### Exercise requirements
According to the news report on the assault at Auckland Prison, which hospital was the patient taken to, and in what condition?

### Page excerpt
+++++
19 Aug 2025

Prisoner suffers life-threatening injuries after assault at Auckland Prison in Paremoremo

12:57 pm on 19 August 2025
Paremoremo prison

Paremoremo Prison north of Auckland. Photo: RNZ / Samuel Rillstone

Corrections has confirmed a prisoner has been injured in a serious assault at Auckland Prison in Paremoremo.

Emergency services were called to the country's most secure jail about 9.45am on Tuesday after reports a man had suffered life-threatening injuries.

Auckland Prison general manager Stephen Parr said staff immediately secured three perpetrators and provided first aid to the victim, who had been taken to hospital for treatment.

He said three prisoners had been segregated and police were at the scene.

Parr said violence in prison would not be tolerated and any offenders would be held to account.

The attack reportedly left a 33-year-old man with life-threatening head injuries.

A St John spokesman said an ambulance and a rapid response unit attended, with one patient transported to Auckland City Hospital in a critical condition.

Detective Inspector Simon Harrison, of the Waitematā CIB, said police were working with the Department of Corrections as they investigated the attack.

Parr said Auckland Prison, the country's only specialist maximum security facility, accommodated the country's most dangerous and volatile prisoners.
+++++
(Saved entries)

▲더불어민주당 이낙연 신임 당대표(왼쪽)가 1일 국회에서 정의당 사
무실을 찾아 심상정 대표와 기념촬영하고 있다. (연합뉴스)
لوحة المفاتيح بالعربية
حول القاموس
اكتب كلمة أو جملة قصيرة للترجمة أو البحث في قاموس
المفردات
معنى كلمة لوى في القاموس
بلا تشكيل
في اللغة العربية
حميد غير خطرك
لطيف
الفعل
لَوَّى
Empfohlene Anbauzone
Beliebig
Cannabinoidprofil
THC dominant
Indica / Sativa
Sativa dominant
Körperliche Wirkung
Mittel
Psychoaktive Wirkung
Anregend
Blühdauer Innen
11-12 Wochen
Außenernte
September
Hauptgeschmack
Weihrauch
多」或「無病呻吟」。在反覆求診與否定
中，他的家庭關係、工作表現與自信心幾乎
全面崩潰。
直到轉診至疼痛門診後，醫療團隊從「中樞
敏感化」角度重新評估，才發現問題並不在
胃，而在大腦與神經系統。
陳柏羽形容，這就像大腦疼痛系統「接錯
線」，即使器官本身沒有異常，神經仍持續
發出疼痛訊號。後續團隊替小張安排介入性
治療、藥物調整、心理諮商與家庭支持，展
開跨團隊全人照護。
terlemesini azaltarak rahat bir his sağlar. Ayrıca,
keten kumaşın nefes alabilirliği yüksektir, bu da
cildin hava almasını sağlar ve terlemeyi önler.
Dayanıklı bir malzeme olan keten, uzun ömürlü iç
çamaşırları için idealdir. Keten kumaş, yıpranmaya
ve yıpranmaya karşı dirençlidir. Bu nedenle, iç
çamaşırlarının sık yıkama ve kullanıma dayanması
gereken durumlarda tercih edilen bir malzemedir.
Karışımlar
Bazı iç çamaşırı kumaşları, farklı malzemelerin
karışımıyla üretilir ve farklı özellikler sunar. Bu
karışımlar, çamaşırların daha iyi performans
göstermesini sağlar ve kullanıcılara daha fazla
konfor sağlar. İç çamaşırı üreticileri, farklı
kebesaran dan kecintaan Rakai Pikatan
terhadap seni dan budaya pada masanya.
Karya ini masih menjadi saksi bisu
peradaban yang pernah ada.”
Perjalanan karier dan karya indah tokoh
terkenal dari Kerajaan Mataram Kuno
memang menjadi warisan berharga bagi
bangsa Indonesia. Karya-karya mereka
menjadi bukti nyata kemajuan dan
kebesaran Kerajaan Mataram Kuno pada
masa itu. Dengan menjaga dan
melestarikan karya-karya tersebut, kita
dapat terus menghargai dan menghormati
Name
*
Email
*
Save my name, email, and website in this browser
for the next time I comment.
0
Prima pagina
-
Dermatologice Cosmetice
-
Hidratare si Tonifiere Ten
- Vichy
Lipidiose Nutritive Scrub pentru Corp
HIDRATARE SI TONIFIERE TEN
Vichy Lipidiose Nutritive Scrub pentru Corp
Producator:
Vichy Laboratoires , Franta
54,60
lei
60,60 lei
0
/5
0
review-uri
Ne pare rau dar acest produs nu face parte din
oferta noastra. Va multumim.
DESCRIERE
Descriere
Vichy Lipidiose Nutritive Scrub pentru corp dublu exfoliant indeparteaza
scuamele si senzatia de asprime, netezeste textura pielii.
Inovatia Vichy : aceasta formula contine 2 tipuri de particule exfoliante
+++++
### Task result
Auckland City Hospital, in a critical condition.